George E. Weems Memorial Hospital notifies patients of email breach exposing protected health information

George E. Weems Memorial Hospital has begun notifying patients of a data security incident involving unauthorized access to two employee email accounts, potentially exposing sensitive personal and medical information.

The hospital, which serves residents of Franklin County and surrounding areas in Florida, said notification letters were mailed beginning October 20, 2025, following the completion of a detailed forensic investigation. The intrusion was initially detected on May 12, 2025, and investigators determined that the two email accounts had been accessed without authorization between May 6 and May 12, 2025.

A review of the compromised accounts revealed on September 22, 2025, that they contained protected health information (PHI) belonging to certain patients. The exposed data varied by individual but may have included names, addresses, phone numbers, email addresses, Social Security numbers, driver’s license numbers, account details, patient identification numbers, diagnoses, medical histories, provider names, dates of service, and health insurance information.

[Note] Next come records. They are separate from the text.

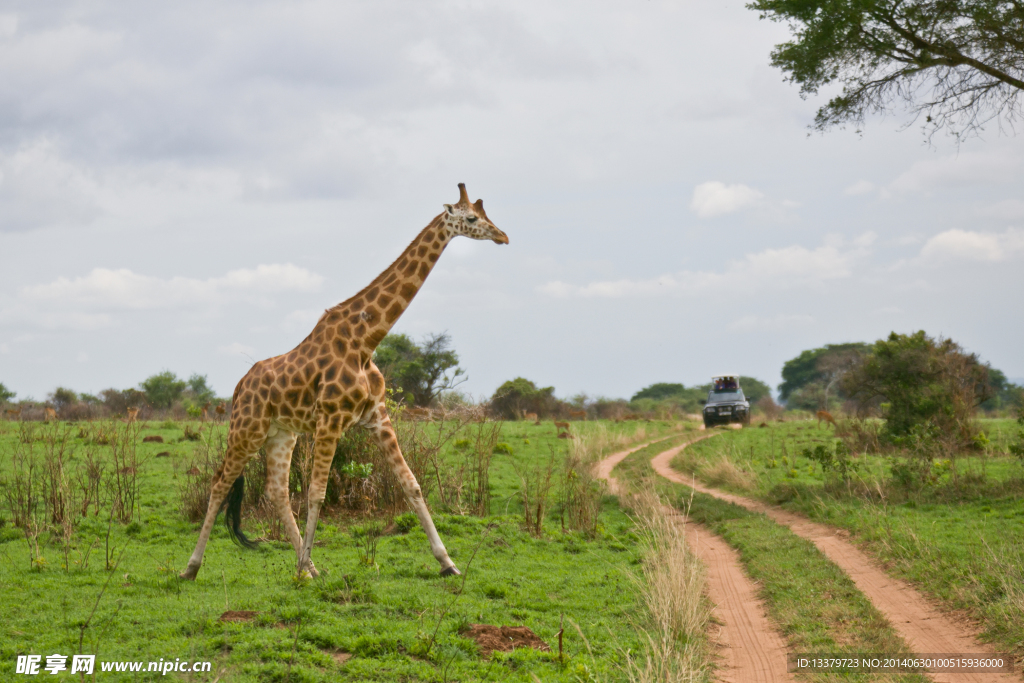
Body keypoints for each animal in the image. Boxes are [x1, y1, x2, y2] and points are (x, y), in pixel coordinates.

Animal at [182, 184, 509, 581]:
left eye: (487, 214)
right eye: (472, 218)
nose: (503, 236)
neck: (365, 340)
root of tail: (239, 387)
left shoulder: (378, 417)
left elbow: (412, 484)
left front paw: (448, 563)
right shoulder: (331, 420)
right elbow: (317, 493)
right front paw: (301, 569)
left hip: (281, 433)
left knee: (276, 491)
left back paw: (310, 568)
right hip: (247, 429)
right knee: (220, 484)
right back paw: (192, 567)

The hospital stated that there is no evidence to suggest any misuse of the information to date. However, out of an abundance of caution, complimentary credit monitoring services have been offered to individuals whose Social Security numbers were involved in the incident.

George E. Weems Memorial Hospital emphasized its commitment to patient privacy and data protection, noting that it has implemented multiple safeguards to reduce the likelihood of similar incidents. “We have taken many precautions to protect the privacy of patient information and will continue to enhance our security measures,” the hospital said in its statement.

As of this week, the incident has not yet appeared on the U.S. Department of Health and Human Services’ Office for Civil Rights (OCR) data breach portal, and the total number of affected individuals remains undetermined. The hospital said it is cooperating fully with authorities and continuing to evaluate its cybersecurity practices to prevent future breaches.